== SOURCE MATERIAL ==

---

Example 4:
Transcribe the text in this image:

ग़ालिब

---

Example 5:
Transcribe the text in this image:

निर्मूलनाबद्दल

===

WHAT IS BEING ASKED:
Lay out the rows above as a two-column CSV with the headers input and output, one line for each row. Put each row's text and its answer in their own quoted fields, with line breaks replaced by spaces.

WORKED SOLUTION:
input,output
"--- Example 4: Transcribe the text in this image:","ग़ालिब"
"--- Example 5: Transcribe the text in this image:","निर्मूलनाबद्दल"